> _What is needed_: Please restate word for word, and with nothing added, the lines that run from the one holding "For every layout" to the end of the entries below.

+-------+

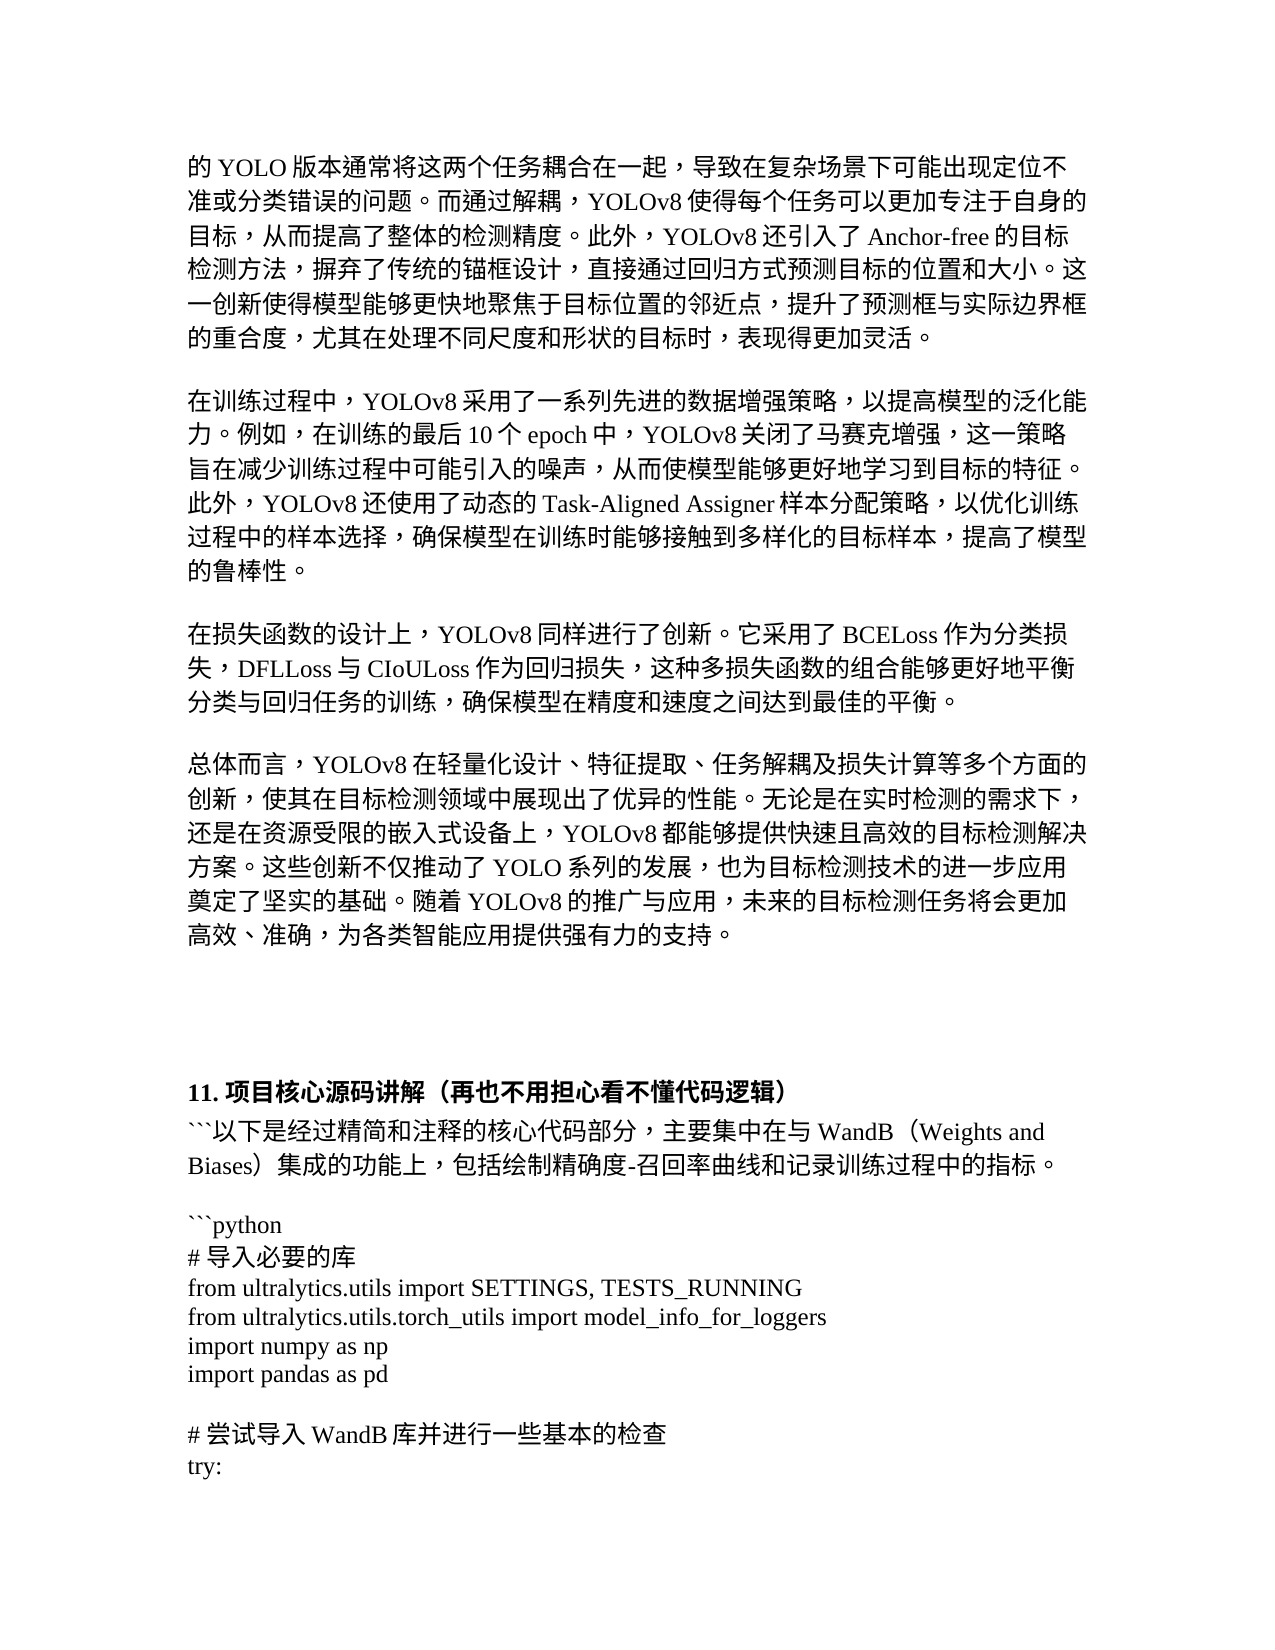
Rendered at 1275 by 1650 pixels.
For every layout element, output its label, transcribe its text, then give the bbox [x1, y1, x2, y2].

subtitle 11. 项目核心源码讲解（再也不用担心看不懂代码逻辑） [187, 1074, 1087, 1108]
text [187, 150, 1087, 952]
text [187, 1114, 1087, 1480]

+-------+

> _Answer to the problem_:
For every layout element, output its label, transcribe its text, then give the bbox [x1, y1, x2, y2].

subtitle 11. 项目核心源码讲解（再也不用担心看不懂代码逻辑） [187, 1074, 1087, 1108]
text [187, 150, 1087, 952]
text [187, 1114, 1087, 1480]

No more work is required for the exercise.